▶ **Task to carry out**: Looking at each line of the data below, tally those that contain the word "Tumor" and give only the total.
BEGIN Records provided
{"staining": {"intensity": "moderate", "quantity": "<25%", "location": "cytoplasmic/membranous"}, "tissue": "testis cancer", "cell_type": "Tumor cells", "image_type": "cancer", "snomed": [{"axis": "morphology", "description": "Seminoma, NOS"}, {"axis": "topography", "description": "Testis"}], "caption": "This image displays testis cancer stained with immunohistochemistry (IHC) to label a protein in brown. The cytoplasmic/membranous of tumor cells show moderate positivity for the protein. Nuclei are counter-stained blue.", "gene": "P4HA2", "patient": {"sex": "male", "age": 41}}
END Records provided
BEGIN Records provided
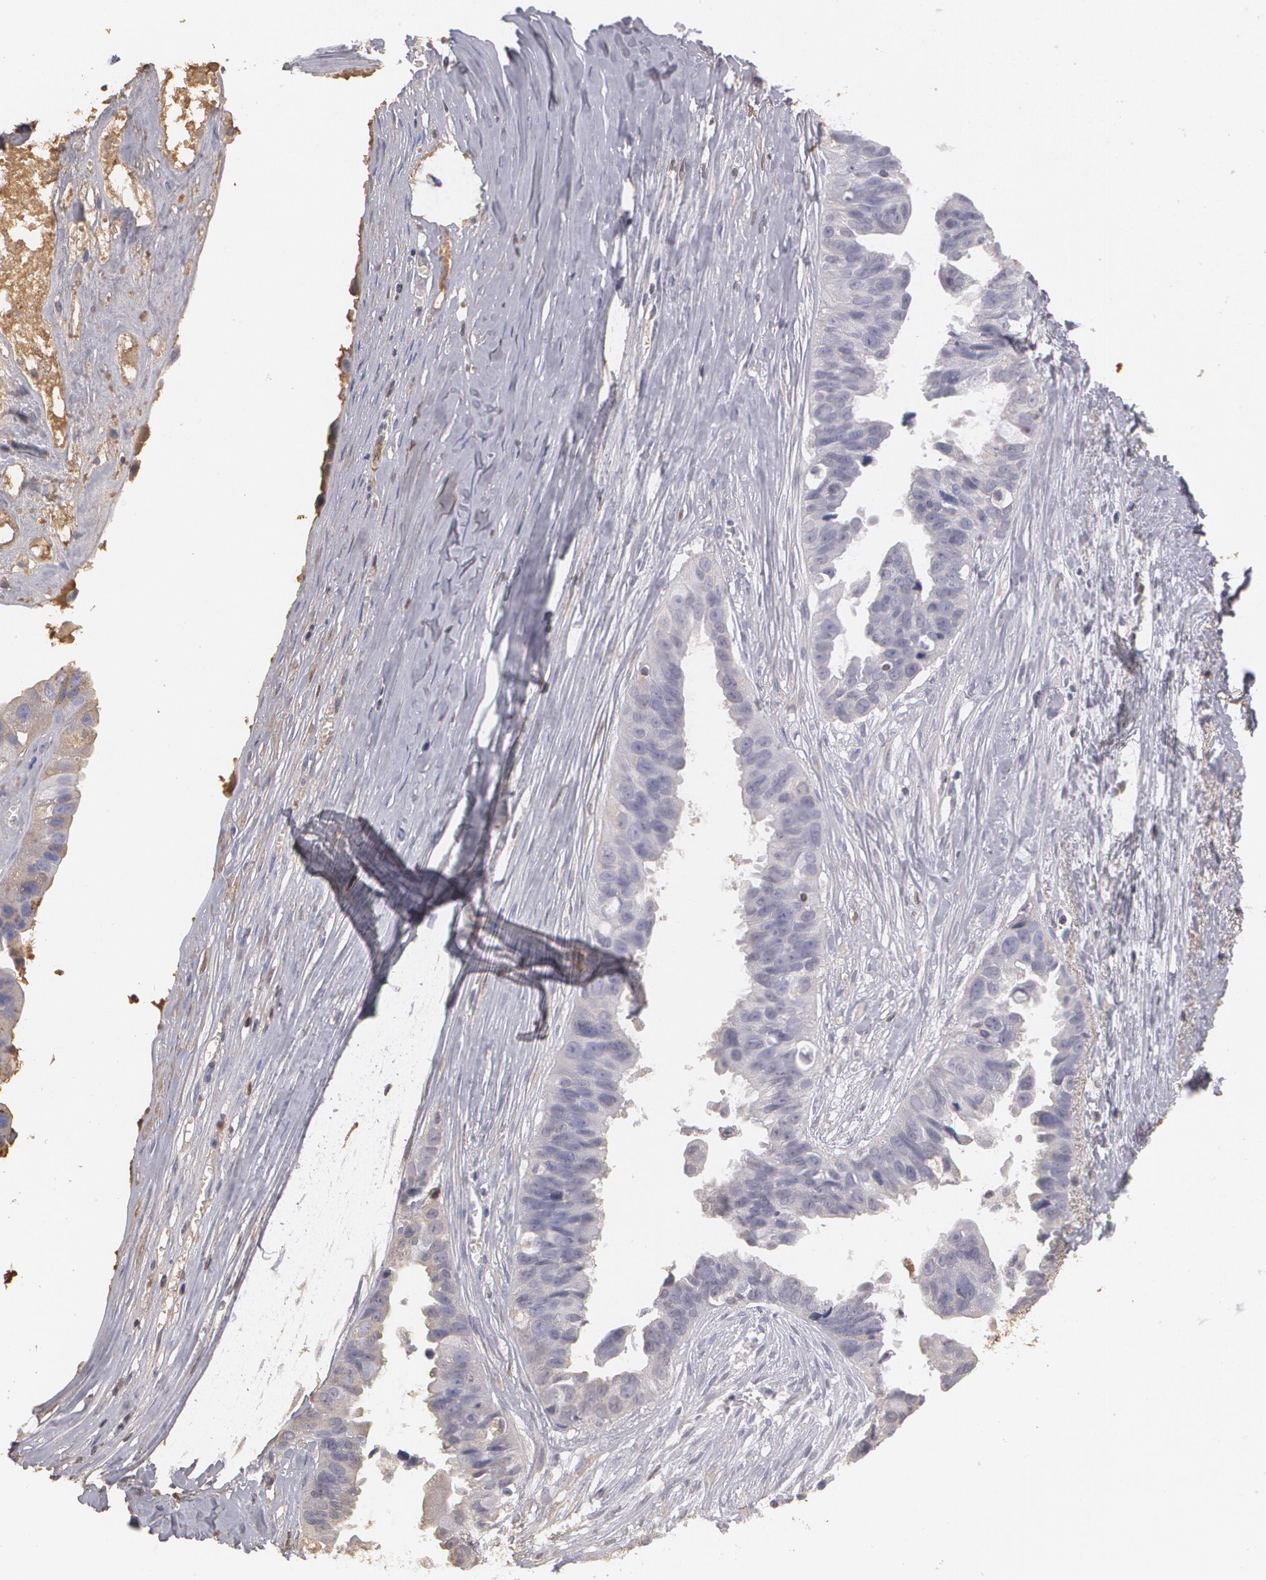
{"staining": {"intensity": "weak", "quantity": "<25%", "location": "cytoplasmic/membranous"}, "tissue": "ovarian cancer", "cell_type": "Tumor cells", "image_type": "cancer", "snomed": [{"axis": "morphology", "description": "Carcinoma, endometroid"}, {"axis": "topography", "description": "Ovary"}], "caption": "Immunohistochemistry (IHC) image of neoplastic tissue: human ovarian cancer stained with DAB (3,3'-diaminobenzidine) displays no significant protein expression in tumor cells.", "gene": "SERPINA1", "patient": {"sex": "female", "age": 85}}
END Records provided
BEGIN Records provided
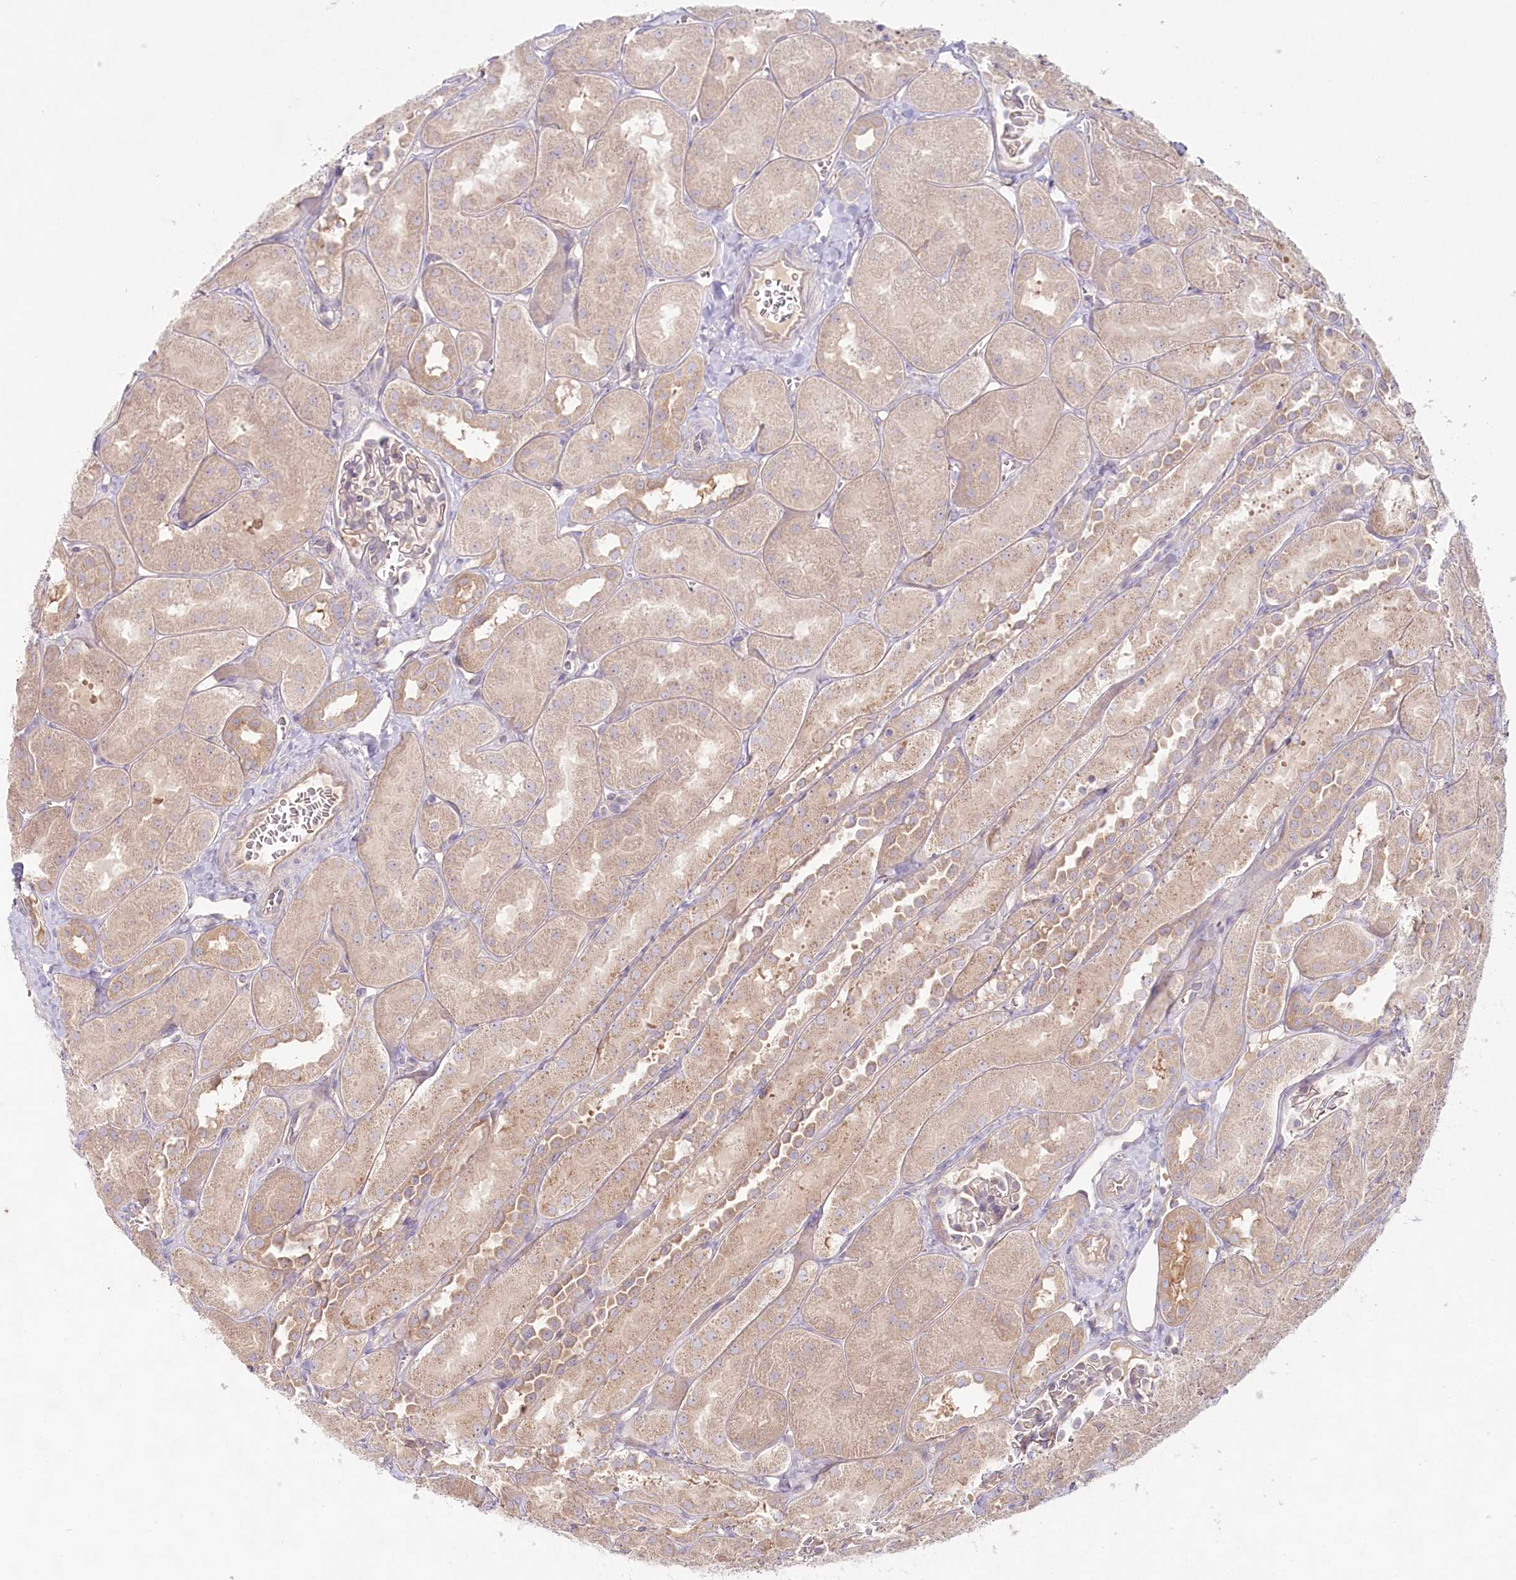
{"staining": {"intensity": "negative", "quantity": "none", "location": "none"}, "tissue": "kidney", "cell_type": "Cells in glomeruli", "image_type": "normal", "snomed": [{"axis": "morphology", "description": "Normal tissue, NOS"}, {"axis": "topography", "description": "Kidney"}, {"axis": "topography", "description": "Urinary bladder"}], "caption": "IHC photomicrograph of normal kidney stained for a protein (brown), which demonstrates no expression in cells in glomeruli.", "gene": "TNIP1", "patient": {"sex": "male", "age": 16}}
END Records provided
▶ **Finished task**: 2